Rep. John Lewis, the legendary civil rights leader who helped organize the March on Washington and was later known as the “conscience of Congress,” died Friday at age 80.
The Georgia Democrat announced in December 2019 that he had been diagnosed with Stage 4 pancreatic cancer.
“I have been in some kind of fight ― for freedom, equality, basic human rights ― for nearly my entire life,” Lewis said in a statement at the time. “I have never faced a fight quite like the one I have now.”
Lewis has been on the front lines of the fight for democracy for most of his life. Born on Feb. 21, 1940, to sharecroppers outside of Troy, Alabama, Lewis grew up attending segregated public schools. After watching the activism that sparked the Montgomery bus boycott and hearing the Rev. Martin Luther King Jr.’s words on the radio, Lewis was inspired to join the civil rights movement and fought for voting rights ever since.
As a college student attending Fisk University, Lewis helped organize peaceful sit-in protests at segregated lunch counters in Nashville, Tennessee. At age 21, he volunteered to be a Freedom Rider — one of the activists who risked their lives challenging segregation throughout the South by sitting in seats reserved for white people. (The protest was inspired by Rosa Parks, who refused to give up her bus seat for a white man in Montgomery, Alabama, in 1955.)
Lewis helped found the Student Nonviolent Coordinating Committee and became its chairman during the peak of the civil rights movement from 1963 to 1966. Lewis organized student activism in the movement through SNCC and was eventually considered one of the “Big Six” leaders of the civil rights movement, alongside King.
At 23, Lewis was one of the organizers of and the youngest keynote speaker at the March on Washington in August 1963. He helped launch voter registration drives during the Mississippi Freedom Summer in 1964, yet another example of his determination to bring voting rights to Black people.
Lewis often faced violent consequences for his civil rights leadership. He was repeatedly arrested and beaten by police and angry mobs for challenging Jim Crow segregation in the South and fighting for voting rights.
Alabama state troopers fractured Lewis’ skull in March 1965 while he led more than 600 peaceful demonstrators in a voting rights protest across the Edmund Pettus Bridge in Selma, Alabama, during what became known as Bloody Sunday. Media coverage of the cruelty during Bloody Sunday ― and the subsequent successful Selma march in which Lewis walked alongside King ― helped usher in the passage of the Voting Rights Act that year.
Lewis was elected to the Atlanta City Council in 1981 and to Congress in 1986. He served as House Democrats’ senior chief deputy whip and as a member of the House Ways and Means Committee.
Throughout his congressional career, Lewis fought to enact laws that furthered the civil rights and moral principles that he had championed since he was a young man. He helped campaign for Stacey Abrams, the Democrat who lost the 2018 gubernatorial election in Georgia and has since dedicated her career to fighting for voting rights amid allegations of Black voter suppression in the state.

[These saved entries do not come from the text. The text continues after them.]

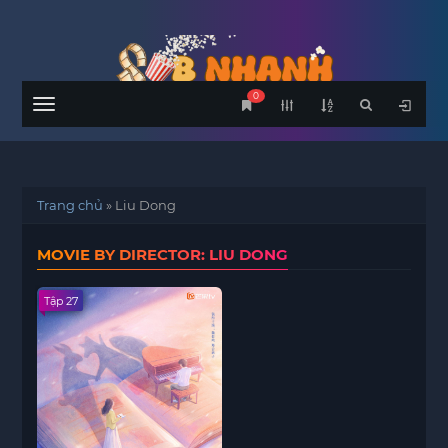
0
Menu
Trang chủ
»
Liu Dong
MOVIE BY DIRECTOR: LIU DONG
Tập 27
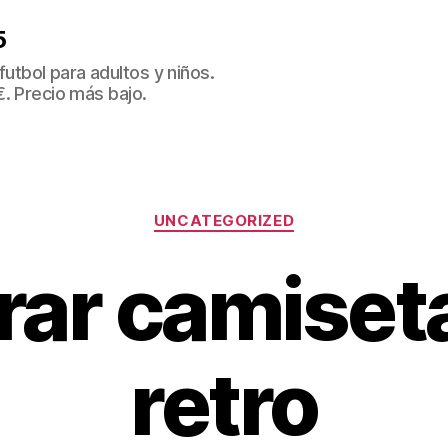
5
tbol para adultos y niños.
€. Precio más bajo.
Categorías
UNCATEGORIZED
ar camiset
retro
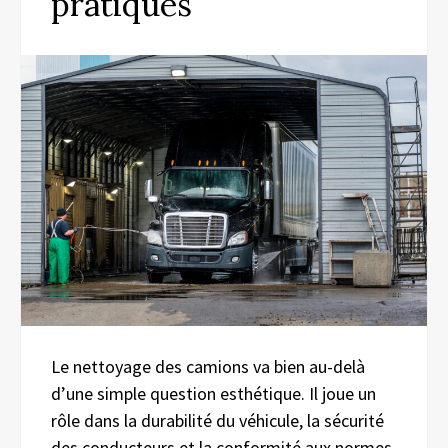
pratiques
Le nettoyage des camions va bien au-delà
d’une simple question esthétique. Il joue un
rôle dans la durabilité du véhicule, la sécurité
des conducteurs et la conformité aux normes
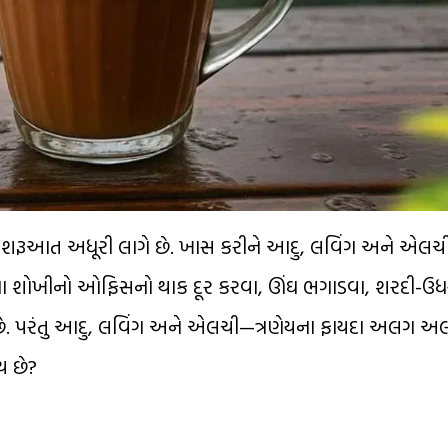
શરૂઆત અધૂરી લાગે છે. ખાસ કરીને આદુ, લવિંગ અને એલચી
ચાના શોખીનો ઓફિસનો થાક દૂર કરવા, ઊંઘ ભગાડવા, શરદી-ઉ
લે છે. પરંતુ આદુ, લવિંગ અને એલચી—ત્રણેયના ફાયદા અલગ 
્ય છે?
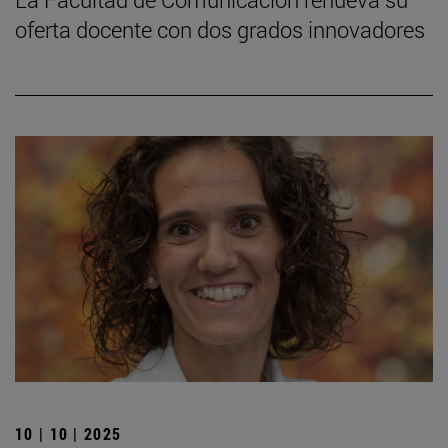
oferta docente con dos grados innovadores
10 | 10 | 2025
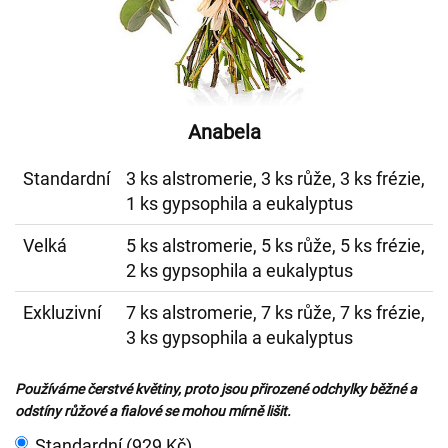
Anabela
Standardní
3 ks alstromerie, 3 ks růže, 3 ks frézie,
1 ks gypsophila a eukalyptus
Velká
5 ks alstromerie, 5 ks růže, 5 ks frézie,
2 ks gypsophila a eukalyptus
Exkluzivní
7 ks alstromerie, 7 ks růže, 7 ks frézie,
3 ks gypsophila a eukalyptus
Používáme čerstvé květiny, proto jsou přirozené odchylky běžné a
odstíny růžové a fialové se mohou mírně lišit.
Standardní (929 Kč)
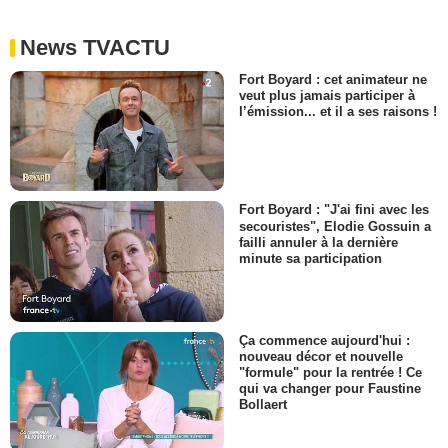
News TVACTU
Fort Boyard : cet animateur ne
veut plus jamais participer à
l’émission... et il a ses raisons !
Fort Boyard : "J'ai fini avec les
secouristes", Elodie Gossuin a
failli annuler à la dernière
minute sa participation
Ça commence aujourd'hui :
nouveau décor et nouvelle
"formule" pour la rentrée ! Ce
qui va changer pour Faustine
Bollaert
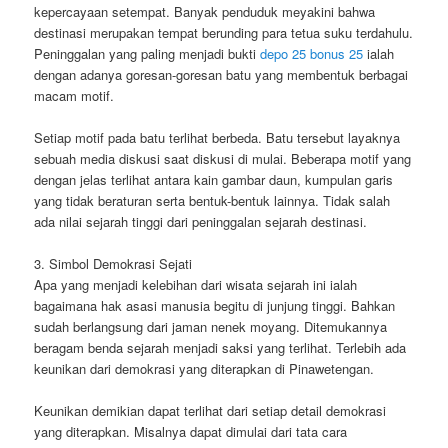
kepercayaan setempat. Banyak penduduk meyakini bahwa
destinasi merupakan tempat berunding para tetua suku terdahulu.
Peninggalan yang paling menjadi bukti
depo 25 bonus 25
ialah
dengan adanya goresan-goresan batu yang membentuk berbagai
macam motif.
Setiap motif pada batu terlihat berbeda. Batu tersebut layaknya
sebuah media diskusi saat diskusi di mulai. Beberapa motif yang
dengan jelas terlihat antara kain gambar daun, kumpulan garis
yang tidak beraturan serta bentuk-bentuk lainnya. Tidak salah
ada nilai sejarah tinggi dari peninggalan sejarah destinasi.
3. Simbol Demokrasi Sejati
Apa yang menjadi kelebihan dari wisata sejarah ini ialah
bagaimana hak asasi manusia begitu di junjung tinggi. Bahkan
sudah berlangsung dari jaman nenek moyang. Ditemukannya
beragam benda sejarah menjadi saksi yang terlihat. Terlebih ada
keunikan dari demokrasi yang diterapkan di Pinawetengan.
Keunikan demikian dapat terlihat dari setiap detail demokrasi
yang diterapkan. Misalnya dapat dimulai dari tata cara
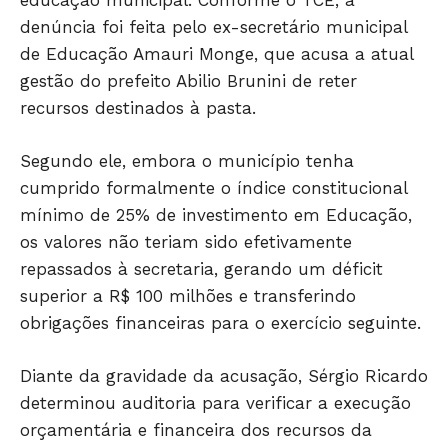
educação municipal. Conforme o TCE, a
denúncia foi feita pelo ex-secretário municipal
de Educação Amauri Monge, que acusa a atual
gestão do prefeito Abilio Brunini de reter
recursos destinados à pasta.
Segundo ele, embora o município tenha
cumprido formalmente o índice constitucional
mínimo de 25% de investimento em Educação,
os valores não teriam sido efetivamente
repassados à secretaria, gerando um déficit
superior a R$ 100 milhões e transferindo
obrigações financeiras para o exercício seguinte.
Diante da gravidade da acusação, Sérgio Ricardo
determinou auditoria para verificar a execução
orçamentária e financeira dos recursos da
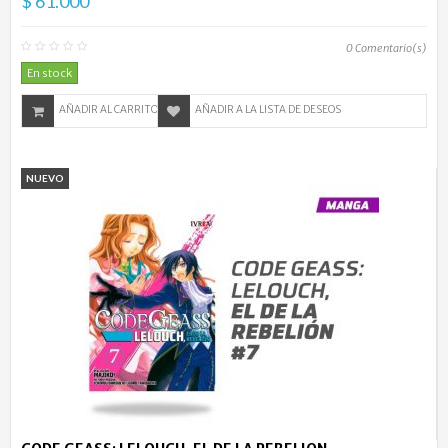
$ 61.000
0
Comentario(s)
En stock
AÑADIR AL CARRITO
AÑADIR A LA LISTA DE DESEOS
NUEVO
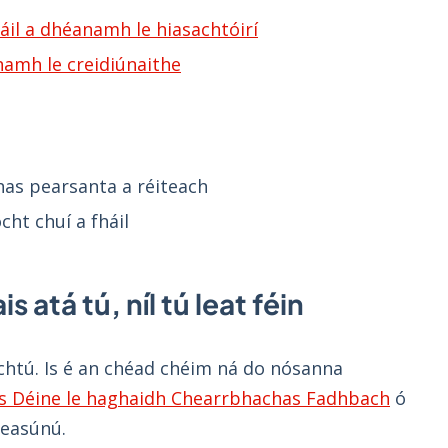
il a dhéanamh le hiasachtóirí
namh le creidiúnaithe
has pearsanta a réiteach
ht chuí a fháil
 atá tú, níl tú leat féin
chtú. Is é an chéad chéim ná do nósanna
s Déine le haghaidh Chearrbhachas Fadhbach
ó
heasúnú.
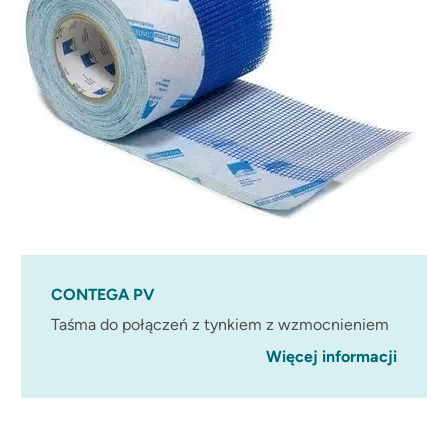
CONTEGA PV
Taśma do połączeń z tynkiem z wzmocnieniem
Więcej informacji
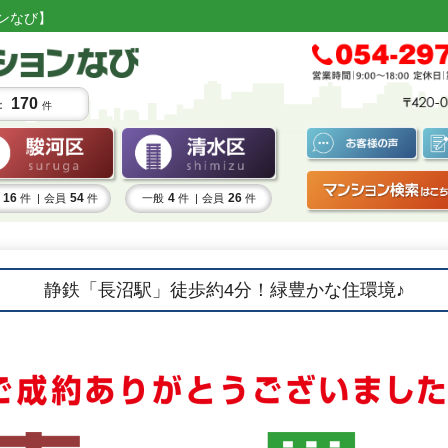
ンなび】
170
：
件
16
54
4
26
件 |
会員
件
一般
件 |
会員
件
静鉄「長沼駅」徒歩約4分！緑豊かな住環境♪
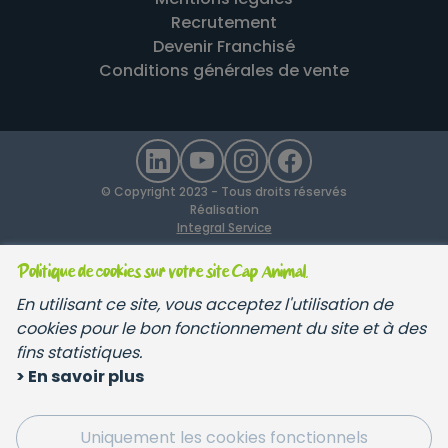
Recrutement
Devenir Franchisé
Conditions générales de vente
© Copyright 2023 - Tous droits réservés
Réalisation
Integral Service
Politique de cookies sur votre site Cap Animal.
En utilisant ce site, vous acceptez l'utilisation de
cookies pour le bon fonctionnement du site et à des
fins statistiques.
> En savoir plus
Uniquement les cookies fonctionnels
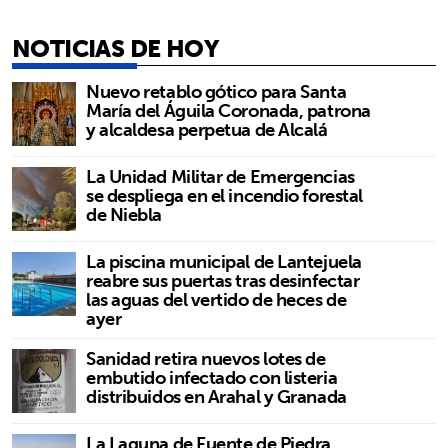
NOTICIAS DE HOY
Nuevo retablo gótico para Santa
María del Águila Coronada, patrona
y alcaldesa perpetua de Alcalá
La Unidad Militar de Emergencias
se despliega en el incendio forestal
de Niebla
La piscina municipal de Lantejuela
reabre sus puertas tras desinfectar
las aguas del vertido de heces de
ayer
Sanidad retira nuevos lotes de
embutido infectado con listeria
distribuidos en Arahal y Granada
La Laguna de Fuente de Piedra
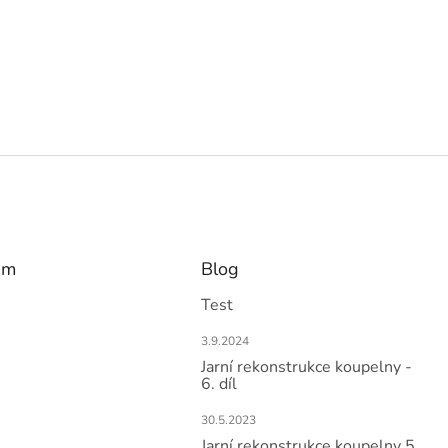
am
Blog
Test
3.9.2024
Jarní rekonstrukce koupelny -
6. díl
30.5.2023
Jarní rekonstrukce koupelny 5.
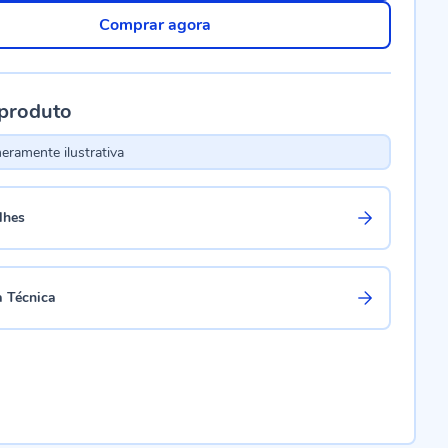
Comprar agora
 produto
ramente ilustrativa
lhes
a Técnica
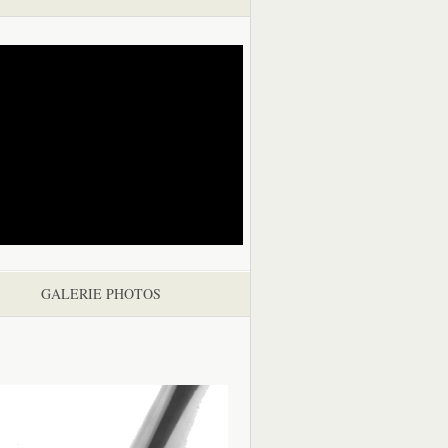
GALERIE PHOTOS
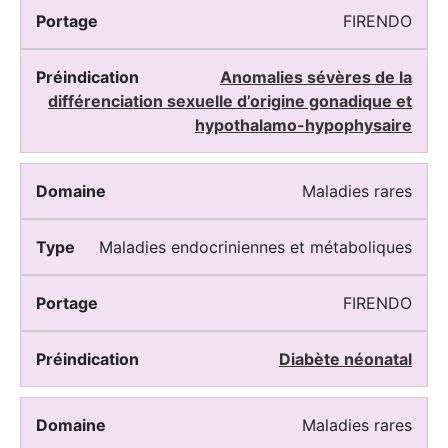
FIRENDO
Anomalies sévères de la
différenciation sexuelle d’origine gonadique et
hypothalamo-hypophysaire
Maladies rares
Maladies endocriniennes et métaboliques
FIRENDO
Diabète néonatal
Maladies rares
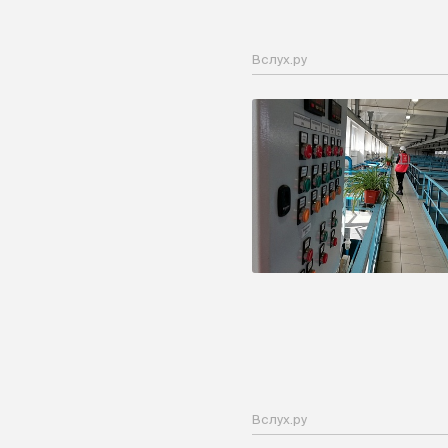
Вслух.ру
Вслух.ру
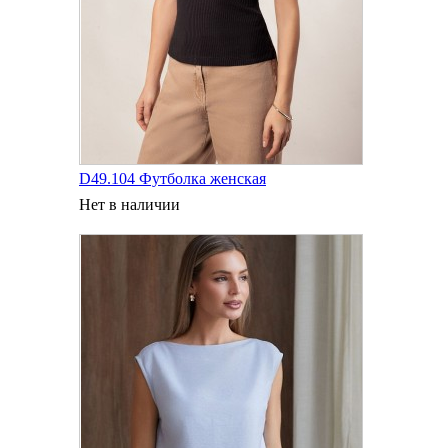
D49.104 Футболка женская
Нет в наличии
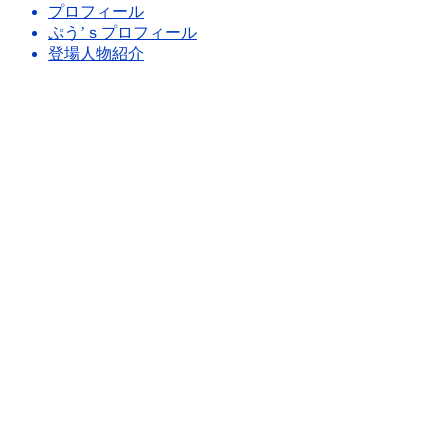
プロフィール
ぷう’ｓプロフィール
登場人物紹介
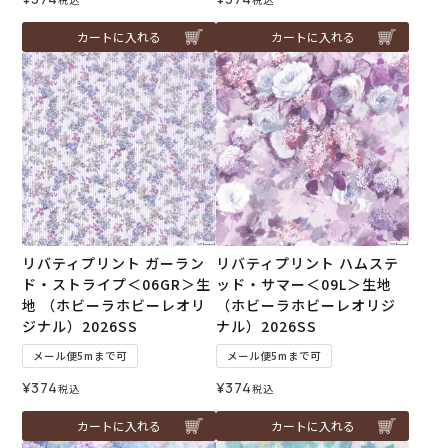
カートに入れる
カートに入れる
リバティプリント ガーラン
リバティプリント ハムステ
ド・ストライプ＜06GR＞生
ッド・サマー＜09L＞生地
地 （ホビーラホビーレオリ
（ホビーラホビーレオリジ
ジナル）2026SS
ナル）2026SS
メール便5mまで可
メール便5mまで可
¥
374
¥
374
税込
税込
カートに入れる
カートに入れる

“I gave a little blood on that bridge in Selma, 53 years ago,” Lewis told a crowd at a rally for Abrams just days before the election. “I’m not asking any of you to give any blood. I’m just asking you to go and vote like you never voted before. We have to vote.”
Lewis was also unfiltered in his criticism of President Donald Trump and refused to attend the 2018 State of the Union address after Trump characterized Haiti and African nations as “shitholes.” The congressman said in May 2019 that if King were alive today, Lewis would tell him that Trump is “a racist” who “doesn’t understand the meaning of your life and the significance of the civil rights movement.”
Lewis was a strong supporter of impeaching Trump on charges of abuse of power and obstruction of Congress, warning that the country he once considered a “beacon of hope” may be “descending into darkness.” Before voting to formally impeach the president in December 2019, Lewis delivered an emotional, fiery speech that alluded to his experiences in Washington that helped define the civil rights movement.
“When you see something that is not right, not just, not fair, you have a moral obligation to say something, do something,” the civil rights icon said. “Our children and their children will ask us: ‘What did you do? What did you say?’”
Lewis held hope for the future of America even through the pandemic and widespread anger over civil rights. As protests erupted nationwide over the police slaying of a Black Minnesota man, George Floyd, Lewis remarked on the sheer scope of the movement.
“I’ve come in contact with people who feel inspired. They’re moved. They’ve just never been along in a protest — they’ve never been in a march before — they decided to march with their children and their grandchildren and great-grandchildren and to walk with them,” he said in June.
“They’re helping to educate and inspire another generation of activists. It’s seeing an effect. There can be no turning back; there can be no giving up.”